I have to use the wmma api to do some matrix multiplication, and I want to access every single element in the fragment to do some operation, maybe simple as multiply a variable or something more complex.
Below is the example. At the beginning, I think that I should let thread access different index according to the threadIdx, like thread 0 operate x[0] to x[7], thread 1 operate x[8] to x[15], but is doesn’t work.
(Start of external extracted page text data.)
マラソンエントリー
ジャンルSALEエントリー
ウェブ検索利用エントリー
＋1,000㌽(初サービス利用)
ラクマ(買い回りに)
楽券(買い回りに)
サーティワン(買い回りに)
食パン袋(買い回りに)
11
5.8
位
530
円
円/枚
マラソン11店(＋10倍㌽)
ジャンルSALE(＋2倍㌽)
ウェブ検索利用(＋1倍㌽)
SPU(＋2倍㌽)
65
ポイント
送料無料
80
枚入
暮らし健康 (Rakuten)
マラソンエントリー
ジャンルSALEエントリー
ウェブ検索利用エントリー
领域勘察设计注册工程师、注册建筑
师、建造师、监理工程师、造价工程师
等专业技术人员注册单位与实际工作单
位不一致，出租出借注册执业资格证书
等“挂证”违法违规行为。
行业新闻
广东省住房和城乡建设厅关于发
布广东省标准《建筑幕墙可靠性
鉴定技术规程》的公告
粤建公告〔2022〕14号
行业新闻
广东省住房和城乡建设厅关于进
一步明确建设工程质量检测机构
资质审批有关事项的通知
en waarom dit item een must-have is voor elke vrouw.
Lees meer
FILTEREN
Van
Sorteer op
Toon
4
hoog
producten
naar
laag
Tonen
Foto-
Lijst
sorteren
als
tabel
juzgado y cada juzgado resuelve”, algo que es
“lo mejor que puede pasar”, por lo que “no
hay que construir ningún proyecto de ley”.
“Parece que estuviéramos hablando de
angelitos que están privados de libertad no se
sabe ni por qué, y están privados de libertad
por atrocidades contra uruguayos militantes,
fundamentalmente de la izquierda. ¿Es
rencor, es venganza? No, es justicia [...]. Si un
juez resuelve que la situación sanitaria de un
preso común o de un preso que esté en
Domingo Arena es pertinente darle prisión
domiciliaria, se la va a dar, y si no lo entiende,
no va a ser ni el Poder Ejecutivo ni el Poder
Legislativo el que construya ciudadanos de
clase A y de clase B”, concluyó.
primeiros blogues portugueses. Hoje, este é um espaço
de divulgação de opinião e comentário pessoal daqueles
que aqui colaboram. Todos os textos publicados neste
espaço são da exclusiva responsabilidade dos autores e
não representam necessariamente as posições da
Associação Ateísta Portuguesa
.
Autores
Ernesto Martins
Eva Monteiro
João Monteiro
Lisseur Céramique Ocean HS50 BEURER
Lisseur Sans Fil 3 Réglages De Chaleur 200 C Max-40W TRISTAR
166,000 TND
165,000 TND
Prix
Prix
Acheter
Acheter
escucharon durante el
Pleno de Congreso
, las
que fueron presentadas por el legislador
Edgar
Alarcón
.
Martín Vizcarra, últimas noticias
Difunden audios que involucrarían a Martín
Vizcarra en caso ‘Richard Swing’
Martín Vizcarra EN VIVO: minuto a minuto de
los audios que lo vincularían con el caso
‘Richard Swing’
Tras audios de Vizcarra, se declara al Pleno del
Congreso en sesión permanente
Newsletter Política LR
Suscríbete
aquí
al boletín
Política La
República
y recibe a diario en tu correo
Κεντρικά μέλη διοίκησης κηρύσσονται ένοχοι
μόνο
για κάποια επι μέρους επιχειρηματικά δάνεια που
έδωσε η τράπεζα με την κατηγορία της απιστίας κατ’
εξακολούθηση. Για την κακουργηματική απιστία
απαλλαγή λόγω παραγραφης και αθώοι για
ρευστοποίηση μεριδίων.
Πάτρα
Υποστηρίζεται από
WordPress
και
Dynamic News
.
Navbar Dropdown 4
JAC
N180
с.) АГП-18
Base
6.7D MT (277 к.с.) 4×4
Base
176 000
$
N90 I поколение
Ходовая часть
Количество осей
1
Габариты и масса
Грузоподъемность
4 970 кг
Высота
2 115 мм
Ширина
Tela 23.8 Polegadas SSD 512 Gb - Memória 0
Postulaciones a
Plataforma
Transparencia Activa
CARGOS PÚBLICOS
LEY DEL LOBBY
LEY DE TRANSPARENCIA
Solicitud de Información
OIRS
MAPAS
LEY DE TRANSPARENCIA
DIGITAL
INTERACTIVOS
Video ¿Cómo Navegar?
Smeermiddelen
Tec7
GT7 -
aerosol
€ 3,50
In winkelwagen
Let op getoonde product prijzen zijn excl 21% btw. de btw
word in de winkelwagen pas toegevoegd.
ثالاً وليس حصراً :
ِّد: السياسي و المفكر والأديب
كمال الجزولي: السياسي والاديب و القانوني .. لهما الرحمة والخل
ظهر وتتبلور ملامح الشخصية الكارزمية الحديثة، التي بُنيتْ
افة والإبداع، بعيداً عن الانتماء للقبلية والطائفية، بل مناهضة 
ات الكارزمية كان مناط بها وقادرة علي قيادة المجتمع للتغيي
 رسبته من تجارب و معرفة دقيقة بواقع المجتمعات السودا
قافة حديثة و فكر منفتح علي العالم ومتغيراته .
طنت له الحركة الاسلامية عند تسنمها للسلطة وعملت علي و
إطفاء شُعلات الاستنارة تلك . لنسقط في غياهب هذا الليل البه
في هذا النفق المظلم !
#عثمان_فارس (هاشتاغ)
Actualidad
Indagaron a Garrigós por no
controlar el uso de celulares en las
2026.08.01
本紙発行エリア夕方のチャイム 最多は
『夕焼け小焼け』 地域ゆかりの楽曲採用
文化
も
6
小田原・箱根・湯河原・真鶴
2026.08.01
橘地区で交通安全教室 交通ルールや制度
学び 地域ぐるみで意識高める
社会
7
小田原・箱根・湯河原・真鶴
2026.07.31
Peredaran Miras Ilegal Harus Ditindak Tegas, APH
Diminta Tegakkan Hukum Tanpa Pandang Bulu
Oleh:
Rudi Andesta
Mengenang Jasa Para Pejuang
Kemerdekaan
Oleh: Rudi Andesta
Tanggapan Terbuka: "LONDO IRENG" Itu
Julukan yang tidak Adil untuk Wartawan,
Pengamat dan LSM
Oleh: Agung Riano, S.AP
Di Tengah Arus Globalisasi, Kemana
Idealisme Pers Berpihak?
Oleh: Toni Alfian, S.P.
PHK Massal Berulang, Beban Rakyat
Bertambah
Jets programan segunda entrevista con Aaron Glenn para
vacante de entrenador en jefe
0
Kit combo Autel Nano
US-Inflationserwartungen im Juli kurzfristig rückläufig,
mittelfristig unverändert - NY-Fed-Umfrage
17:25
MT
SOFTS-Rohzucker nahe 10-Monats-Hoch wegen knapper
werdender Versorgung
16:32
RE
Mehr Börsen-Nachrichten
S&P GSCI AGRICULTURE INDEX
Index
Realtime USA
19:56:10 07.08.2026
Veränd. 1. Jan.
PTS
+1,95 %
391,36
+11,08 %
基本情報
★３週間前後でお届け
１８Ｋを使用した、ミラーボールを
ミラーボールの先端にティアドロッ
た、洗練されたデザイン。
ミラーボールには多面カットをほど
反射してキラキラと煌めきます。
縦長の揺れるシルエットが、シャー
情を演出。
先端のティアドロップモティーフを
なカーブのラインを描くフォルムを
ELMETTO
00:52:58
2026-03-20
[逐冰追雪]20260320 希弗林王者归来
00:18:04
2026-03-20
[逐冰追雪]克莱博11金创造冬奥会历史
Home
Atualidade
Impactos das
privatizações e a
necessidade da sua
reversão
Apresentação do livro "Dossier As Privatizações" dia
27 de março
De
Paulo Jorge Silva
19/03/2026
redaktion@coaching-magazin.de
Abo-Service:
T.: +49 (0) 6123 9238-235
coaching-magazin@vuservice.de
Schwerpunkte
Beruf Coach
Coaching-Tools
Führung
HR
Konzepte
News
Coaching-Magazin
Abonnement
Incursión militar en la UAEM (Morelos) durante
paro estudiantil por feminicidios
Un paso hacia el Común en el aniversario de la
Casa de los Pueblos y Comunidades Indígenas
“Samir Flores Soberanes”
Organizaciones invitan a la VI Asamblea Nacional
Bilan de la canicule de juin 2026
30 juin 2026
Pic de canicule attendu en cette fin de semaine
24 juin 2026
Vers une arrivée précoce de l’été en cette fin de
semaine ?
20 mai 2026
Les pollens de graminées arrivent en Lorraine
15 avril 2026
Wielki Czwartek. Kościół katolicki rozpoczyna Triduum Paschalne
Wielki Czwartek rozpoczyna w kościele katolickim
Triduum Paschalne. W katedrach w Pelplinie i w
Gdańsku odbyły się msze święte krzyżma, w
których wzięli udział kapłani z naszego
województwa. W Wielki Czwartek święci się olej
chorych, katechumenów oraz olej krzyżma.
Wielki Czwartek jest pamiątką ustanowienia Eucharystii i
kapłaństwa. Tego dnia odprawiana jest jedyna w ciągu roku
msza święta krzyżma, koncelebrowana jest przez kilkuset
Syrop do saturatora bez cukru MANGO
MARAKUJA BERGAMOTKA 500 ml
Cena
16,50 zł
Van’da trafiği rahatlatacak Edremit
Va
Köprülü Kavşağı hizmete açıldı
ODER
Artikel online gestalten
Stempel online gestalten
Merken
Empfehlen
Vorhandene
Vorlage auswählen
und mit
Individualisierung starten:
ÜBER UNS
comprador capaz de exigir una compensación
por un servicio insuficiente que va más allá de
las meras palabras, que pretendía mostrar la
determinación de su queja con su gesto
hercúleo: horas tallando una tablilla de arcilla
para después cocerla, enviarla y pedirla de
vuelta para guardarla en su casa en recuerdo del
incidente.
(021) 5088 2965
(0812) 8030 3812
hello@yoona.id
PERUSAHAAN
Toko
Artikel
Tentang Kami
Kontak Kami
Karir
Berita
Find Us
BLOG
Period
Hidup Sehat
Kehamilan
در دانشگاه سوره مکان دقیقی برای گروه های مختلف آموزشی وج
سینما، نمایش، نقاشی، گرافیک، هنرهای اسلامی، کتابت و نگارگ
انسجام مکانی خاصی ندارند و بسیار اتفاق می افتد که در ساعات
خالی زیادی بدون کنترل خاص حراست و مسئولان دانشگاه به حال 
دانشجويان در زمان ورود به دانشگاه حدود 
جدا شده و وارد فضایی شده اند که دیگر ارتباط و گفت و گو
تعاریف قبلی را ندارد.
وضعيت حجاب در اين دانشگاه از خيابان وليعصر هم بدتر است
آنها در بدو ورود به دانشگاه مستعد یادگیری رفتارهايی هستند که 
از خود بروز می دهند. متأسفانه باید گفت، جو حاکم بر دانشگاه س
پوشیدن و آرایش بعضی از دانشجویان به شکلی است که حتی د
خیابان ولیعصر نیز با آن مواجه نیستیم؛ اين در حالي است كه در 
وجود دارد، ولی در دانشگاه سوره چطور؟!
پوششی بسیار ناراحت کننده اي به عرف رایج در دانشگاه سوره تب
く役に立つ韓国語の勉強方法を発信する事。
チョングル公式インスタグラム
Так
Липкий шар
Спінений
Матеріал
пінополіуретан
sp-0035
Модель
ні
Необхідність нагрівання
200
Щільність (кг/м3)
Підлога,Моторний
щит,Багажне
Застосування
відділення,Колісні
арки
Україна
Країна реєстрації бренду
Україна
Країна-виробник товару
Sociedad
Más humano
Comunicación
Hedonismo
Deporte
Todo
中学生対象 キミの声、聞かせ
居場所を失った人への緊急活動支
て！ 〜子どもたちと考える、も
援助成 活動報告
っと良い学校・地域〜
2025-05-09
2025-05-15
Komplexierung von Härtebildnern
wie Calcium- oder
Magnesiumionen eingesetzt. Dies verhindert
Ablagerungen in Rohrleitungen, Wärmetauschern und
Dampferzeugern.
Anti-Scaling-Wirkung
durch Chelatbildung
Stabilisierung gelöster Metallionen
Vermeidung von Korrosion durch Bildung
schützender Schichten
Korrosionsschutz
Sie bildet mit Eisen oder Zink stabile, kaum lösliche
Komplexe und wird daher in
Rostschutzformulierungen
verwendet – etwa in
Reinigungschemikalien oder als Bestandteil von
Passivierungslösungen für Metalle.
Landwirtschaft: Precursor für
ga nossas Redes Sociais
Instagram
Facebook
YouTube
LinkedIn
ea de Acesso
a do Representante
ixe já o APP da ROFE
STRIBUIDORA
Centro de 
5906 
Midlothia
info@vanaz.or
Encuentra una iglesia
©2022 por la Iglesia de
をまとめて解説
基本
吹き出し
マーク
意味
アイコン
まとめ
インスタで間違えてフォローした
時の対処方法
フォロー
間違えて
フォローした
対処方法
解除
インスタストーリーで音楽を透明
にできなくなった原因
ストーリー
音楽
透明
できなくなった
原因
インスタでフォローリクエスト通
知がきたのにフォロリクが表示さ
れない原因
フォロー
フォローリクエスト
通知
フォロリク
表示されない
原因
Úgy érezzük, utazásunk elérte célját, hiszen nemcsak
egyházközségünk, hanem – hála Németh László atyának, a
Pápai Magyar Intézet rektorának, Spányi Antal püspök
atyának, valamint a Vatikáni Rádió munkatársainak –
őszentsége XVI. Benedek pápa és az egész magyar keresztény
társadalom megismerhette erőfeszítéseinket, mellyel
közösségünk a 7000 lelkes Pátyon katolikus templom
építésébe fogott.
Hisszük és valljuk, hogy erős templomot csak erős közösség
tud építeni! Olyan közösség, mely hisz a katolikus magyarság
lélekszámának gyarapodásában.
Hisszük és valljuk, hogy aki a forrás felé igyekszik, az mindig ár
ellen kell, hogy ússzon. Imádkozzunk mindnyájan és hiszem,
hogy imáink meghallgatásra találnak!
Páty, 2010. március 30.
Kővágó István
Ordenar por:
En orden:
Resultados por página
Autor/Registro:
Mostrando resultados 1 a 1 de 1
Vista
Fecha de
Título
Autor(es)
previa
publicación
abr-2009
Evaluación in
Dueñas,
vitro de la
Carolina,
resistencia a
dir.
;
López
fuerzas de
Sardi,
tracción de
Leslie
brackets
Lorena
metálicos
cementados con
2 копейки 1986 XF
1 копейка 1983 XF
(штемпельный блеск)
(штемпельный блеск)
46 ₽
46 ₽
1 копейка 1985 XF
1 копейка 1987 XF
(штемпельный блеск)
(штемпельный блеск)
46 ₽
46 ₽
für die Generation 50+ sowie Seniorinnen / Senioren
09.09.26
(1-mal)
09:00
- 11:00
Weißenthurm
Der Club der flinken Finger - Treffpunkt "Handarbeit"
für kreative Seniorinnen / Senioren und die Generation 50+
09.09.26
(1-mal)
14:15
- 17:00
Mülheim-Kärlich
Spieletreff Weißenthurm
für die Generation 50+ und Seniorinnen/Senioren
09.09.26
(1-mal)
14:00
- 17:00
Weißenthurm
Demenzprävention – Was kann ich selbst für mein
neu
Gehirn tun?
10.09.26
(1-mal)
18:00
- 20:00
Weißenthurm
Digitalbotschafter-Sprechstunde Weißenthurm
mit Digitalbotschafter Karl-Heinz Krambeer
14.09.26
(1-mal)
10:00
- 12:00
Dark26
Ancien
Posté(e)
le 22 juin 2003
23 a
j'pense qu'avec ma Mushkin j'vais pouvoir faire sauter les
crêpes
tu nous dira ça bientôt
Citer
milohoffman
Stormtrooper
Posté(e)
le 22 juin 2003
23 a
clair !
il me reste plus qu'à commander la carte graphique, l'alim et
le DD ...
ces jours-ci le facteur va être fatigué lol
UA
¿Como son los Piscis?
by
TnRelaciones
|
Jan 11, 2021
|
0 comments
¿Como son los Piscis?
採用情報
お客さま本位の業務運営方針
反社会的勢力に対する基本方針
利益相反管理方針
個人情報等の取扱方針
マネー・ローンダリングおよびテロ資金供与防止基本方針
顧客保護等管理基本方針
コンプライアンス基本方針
After some tries, I find out that it seems every single have different acces to the fragment, like for thread 0, x[0] maps to the first element in the fragment, x[1] maps to the second, x[2] maps to 8th, x[3] maps to 9th… So, how does it maps? I don’t find any instructions in any docs(or maybe I missed)
#include <cuda_runtime.h>
#include <mma.h>
#include <iostream>
using namespace nvcuda;
__global__ void wmma_ker(half *a, half *b, float *c) {
wmma::fragment<wmma::matrix_a, 16, 16, 16, half, wmma::row_major> a_frag;
wmma::fragment<wmma::matrix_b, 16, 16, 16, half, wmma::col_major> b_frag;
wmma::fragment<wmma::accumulator, 16, 16, 16, float> c_frag;
wmma::fill_fragment(c_frag, 0.0f);
wmma::load_matrix_sync(a_frag, a, 16);
wmma::load_matrix_sync(b_frag, b, 16);
wmma::mma_sync(c_frag, a_frag, b_frag, c_frag);
// here is the operation
for (int i = 0; i < 16; i++){
c_frag.x[i] = c_frag.x[i] * threadIdx.x;
}
wmma::store_matrix_sync(c, c_frag, 16, wmma::mem_row_major);
}
void print_data(half *data){
for (int i = 0; i < 16; i++){
for (int j = 0; j < 16; j++){
std::cout << __half2float(data[16*i+j]) << ",";
}
std::cout << std::endl;
}
std::cout << std::endl << std::endl;
}
int main(){
half* data_a_host = (half*)malloc(sizeof(half) * 16 * 16);
half* data_b_host = (half*)malloc(sizeof(half) * 16 * 16);
float* data_c_host = (float*)malloc(sizeof(float) * 16 * 16);
for (int i = 0; i < 256; i++){
data_a_host[i] = half(i);
data_b_host[i] = half(i);
}
print_data(data_a_host);
print_data(data_b_host);
half* data_a, *data_b;
float* data_c;
cudaMalloc(&data_a, sizeof(half) * 16 * 16);
cudaMalloc(&data_b, sizeof(half) * 16 * 16);
cudaMalloc(&data_c, sizeof(float) * 16 * 16);
cudaMemcpy(data_a, data_a_host, sizeof(half) * 256, cudaMemcpyHostToDevice);
cudaMemcpy(data_b, data_b_host, sizeof(half) * 256, cudaMemcpyHostToDevice);
wmma_ker<<<1, 32>>>(data_a, data_b, data_c);
cudaDeviceSynchronize();
cudaMemcpy(data_c_host, data_c, sizeof(float) * 256, cudaMemcpyDeviceToHost);
for (int i = 0; i < 16; i++){
for (int j = 0; j < 16; j++){
std::cout << data_c_host[16*i+j] << ",";
}
std::cout << std::endl;
}
cudaFree(data_a);
cudaFree(data_b);
cudaFree(data_c);
return 0;
}